A large body of work has shown the glutamate-mediated excitotoxicity and neurodegeneration are major contributors to cognitive dysfunction and cell death in AD. There is evidence that impairments in mechanisms of glutamate uptake contribute to excitotoxic processes described above. Specifically, a decrease in glutamate uptake function has been correlated with down-regulation of glutamate transporters in different regions of the AD brain [9]. Five glutamate transporters (GLTs), also called excitatory amino acid transporters (EAAT1-5), have been identified each of which can act to regulate levels of released glutamate in synapses [10]. Glutamate transporter-1 (GLT-1), also known as EAAT2, is the predominant glutamate transporter in neocortex and hippocampus being responsible for 80–90% of glutamate uptake in these regions [11]. This transporter is primarily expressed in perisynaptic processes of astrocytes and is believed to have a pivotal role in the elimination of excessive glutamate from synaptic spaces. Reduced expression of GLT-1 protein has been reported to be an early and prominent event in AD brains and likely contributes to increases in the production of Aβ [12].

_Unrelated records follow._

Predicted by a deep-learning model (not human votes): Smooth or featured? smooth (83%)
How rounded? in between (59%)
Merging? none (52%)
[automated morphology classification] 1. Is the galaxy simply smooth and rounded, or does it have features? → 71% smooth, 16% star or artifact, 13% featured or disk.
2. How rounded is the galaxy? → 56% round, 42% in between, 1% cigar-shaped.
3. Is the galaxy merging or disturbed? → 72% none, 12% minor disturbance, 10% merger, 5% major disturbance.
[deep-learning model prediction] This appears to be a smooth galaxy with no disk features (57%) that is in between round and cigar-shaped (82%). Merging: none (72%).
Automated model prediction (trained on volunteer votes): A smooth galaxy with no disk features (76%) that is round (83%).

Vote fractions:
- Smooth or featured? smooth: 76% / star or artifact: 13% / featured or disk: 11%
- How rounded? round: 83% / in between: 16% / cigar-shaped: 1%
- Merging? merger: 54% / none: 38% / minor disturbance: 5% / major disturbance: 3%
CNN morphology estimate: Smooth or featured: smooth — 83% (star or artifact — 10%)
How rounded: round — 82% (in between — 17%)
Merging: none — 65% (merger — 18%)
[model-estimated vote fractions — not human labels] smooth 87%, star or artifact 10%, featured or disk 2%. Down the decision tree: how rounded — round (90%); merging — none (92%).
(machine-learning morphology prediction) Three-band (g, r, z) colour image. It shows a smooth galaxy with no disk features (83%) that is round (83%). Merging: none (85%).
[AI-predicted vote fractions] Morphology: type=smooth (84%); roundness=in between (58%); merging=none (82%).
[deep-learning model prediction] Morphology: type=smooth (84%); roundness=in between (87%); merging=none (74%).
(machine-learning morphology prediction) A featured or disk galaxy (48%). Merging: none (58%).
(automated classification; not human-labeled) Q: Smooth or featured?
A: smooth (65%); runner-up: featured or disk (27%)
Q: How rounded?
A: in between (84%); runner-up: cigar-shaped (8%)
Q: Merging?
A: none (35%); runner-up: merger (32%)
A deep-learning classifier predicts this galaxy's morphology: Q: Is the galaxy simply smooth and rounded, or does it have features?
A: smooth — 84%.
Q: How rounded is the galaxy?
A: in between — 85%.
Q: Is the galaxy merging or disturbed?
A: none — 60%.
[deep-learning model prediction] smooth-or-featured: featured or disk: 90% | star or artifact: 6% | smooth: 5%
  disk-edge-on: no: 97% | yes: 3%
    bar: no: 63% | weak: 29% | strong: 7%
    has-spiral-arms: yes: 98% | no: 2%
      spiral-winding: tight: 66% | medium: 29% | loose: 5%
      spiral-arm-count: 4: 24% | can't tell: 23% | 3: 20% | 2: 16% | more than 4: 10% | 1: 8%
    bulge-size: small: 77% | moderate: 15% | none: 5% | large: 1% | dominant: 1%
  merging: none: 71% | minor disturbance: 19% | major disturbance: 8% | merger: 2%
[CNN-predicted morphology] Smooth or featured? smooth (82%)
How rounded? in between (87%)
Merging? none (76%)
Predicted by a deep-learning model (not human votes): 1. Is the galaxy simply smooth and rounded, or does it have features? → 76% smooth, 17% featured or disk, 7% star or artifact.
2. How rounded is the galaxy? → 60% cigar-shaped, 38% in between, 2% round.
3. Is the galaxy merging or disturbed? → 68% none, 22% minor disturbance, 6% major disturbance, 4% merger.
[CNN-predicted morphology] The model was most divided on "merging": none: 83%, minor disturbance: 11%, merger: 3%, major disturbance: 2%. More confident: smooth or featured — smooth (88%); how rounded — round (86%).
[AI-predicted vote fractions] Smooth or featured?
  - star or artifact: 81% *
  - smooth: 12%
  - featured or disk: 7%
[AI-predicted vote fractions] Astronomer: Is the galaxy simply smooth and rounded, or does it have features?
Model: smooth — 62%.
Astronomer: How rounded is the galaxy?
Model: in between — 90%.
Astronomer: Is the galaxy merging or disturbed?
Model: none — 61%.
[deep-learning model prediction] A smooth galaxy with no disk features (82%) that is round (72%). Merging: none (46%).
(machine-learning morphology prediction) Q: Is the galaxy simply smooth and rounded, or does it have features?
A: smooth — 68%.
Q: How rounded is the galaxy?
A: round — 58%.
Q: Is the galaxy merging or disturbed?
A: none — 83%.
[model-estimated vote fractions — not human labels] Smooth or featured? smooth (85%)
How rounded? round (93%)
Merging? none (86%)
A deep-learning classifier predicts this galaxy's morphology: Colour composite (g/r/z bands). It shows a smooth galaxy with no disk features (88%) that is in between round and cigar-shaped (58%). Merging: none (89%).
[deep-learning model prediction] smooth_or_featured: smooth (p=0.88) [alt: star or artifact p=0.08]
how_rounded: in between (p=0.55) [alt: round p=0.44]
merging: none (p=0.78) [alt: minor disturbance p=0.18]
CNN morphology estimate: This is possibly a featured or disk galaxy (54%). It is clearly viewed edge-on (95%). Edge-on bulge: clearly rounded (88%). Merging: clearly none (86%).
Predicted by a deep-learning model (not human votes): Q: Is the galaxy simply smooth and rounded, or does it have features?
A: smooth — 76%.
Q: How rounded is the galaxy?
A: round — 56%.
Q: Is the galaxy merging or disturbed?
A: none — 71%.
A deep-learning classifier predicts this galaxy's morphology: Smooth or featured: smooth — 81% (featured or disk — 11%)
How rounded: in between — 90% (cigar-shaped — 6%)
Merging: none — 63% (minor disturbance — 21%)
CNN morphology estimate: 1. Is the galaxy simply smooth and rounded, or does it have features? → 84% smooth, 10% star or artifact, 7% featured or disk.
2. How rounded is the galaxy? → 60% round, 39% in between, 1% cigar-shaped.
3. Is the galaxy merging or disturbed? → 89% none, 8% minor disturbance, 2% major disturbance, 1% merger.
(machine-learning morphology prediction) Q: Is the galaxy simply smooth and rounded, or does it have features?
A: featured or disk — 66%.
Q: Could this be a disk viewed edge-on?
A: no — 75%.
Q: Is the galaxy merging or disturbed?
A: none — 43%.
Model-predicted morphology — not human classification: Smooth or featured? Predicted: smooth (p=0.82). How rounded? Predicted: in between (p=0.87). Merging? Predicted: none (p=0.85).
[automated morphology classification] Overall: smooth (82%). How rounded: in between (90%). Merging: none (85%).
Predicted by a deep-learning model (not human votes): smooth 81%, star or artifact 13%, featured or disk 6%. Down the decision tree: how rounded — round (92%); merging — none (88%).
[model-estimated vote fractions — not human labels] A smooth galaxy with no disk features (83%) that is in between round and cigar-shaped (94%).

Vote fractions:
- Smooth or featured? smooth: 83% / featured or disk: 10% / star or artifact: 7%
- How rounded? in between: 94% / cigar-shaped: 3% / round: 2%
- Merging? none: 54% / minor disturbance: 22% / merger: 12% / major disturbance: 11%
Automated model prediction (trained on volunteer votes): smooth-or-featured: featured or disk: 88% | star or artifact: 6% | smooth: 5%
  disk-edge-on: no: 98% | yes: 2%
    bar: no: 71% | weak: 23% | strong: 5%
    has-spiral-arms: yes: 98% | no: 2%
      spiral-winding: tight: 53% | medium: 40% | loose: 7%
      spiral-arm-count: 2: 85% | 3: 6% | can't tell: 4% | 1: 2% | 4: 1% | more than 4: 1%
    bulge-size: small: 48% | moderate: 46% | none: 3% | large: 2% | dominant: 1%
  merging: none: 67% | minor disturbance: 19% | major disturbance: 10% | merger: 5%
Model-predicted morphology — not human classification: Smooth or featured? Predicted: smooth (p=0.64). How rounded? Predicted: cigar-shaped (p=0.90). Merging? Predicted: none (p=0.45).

It has been well stablished that ceftriaxone (CFT), a β-lactam antibiotic, selectively induces the up-regulation of glutamate transporter-1 (GLT-1) in different brain regions such as frontal cortex, hippocampus, amygdala and thalamus [13,14]. Accordingly, a logical therapeutic strategy to combat the onset and development of AD pathology would be to target glutamate uptake functions and thereby maintain synaptic glutamate at non-pathological levels. The present study was designed to test this approach and, specifically, to investigate whether administration of ceftriaxone could offset the emergence of behavioral and synaptic plasticity impairments in an animal model of AD. Specifically, we examined the effects of ceftriaxone in the okadaic acid (OKA)-induced AD model. In this model, intracerebroventricular (i.c.v.) OKA treatment leads to neuroinflammation, oxidative stress, cholinergic dysfunction, neuroinflammation, mitochondrial dysfunction, glutamate-mediated excitotoxicity, and impairments in learning and memory. Phosphorylation of tau protein and GSK3β and thereby formation of NFTs and extracellular β-amyloid deposits as well as the consecutive neuronal loss provide an AD like neuropathology in this model [15,16]. In this electrophysiological study, we have evaluated the long-term synaptic plasticity of neurons by measuring LTP, a long-lasting increase in synaptic strength, in hippocampal DG neurons. LTP has been proposed as a model responsible for consolidation of long-term memory with proposed molecular mechanisms which can provide the level of stability needed to maintain memories for months or longer. Therefore, we explored the effect of ceftriaxone on paired-pulse paradigm and long-term potentiation of hippocampal dentate gyrus (DG) neurons, which are involved in spatial pattern separation, together with the evaluation of short- and long-term memory in OKA-treated rats.
Section snippets
Animals and ethics
Male Wistar rats weighing 300–350 g maintained under standard housing conditions at an ambient temperature of 21–25 °C with food and water ad libitum. All experimental procedures were approved by the Ethics Committee of Ardabil University of Medical Sciences (GN-9423) and were performed in accordance with relevant guidelines and regulations.
Treatments
Animals were divided into four control (vehicle), ceftriaxone (CFT), OKA, and OKA plus ceftriaxone (OKA + CFT) groups (n = 10 in each group). OKA
Electrophysiology
In this study, the input-output (I/O) responses were assessed by delivering variety of stimulus current (0.1–1 μA) for evaluation of synaptic potency prior to LTP induction. The responses show the dependence of neural action potentials to excitatory input. Two-way mixed ANOVA indicated that the stimulus-response curves recorded from DG before the paired-pulse or high-frequency stimulations were not significantly different in fEPSP slope (F(3,24) = 0.32, p = 0.80) and PS amplitude
Discusstion
This study aimed to investigate whether treatment with ceftriaxone, a well-known upregulator of GLT-1, could ameliorate an AD-like impairment in behavior and synaptic plasticity in OKA-induced AD in rats. Application of β-lactam antibiotic ceftriaxone at a dose known to stimulate the expression of glial GLT-1 [23,24] significantly offset effects of OKA on behavior and electrophysiological activity of DG neurons. More specifically, i.c.v. injection of OKA alone significantly attenuated the
Declaration of competing interest
The authors have no conflicts of interest to declare.
Acknowledgments
This study was supported by a grant from Vice Chancellor of Research of Ardabil University of Medical Sciences (GN-9423).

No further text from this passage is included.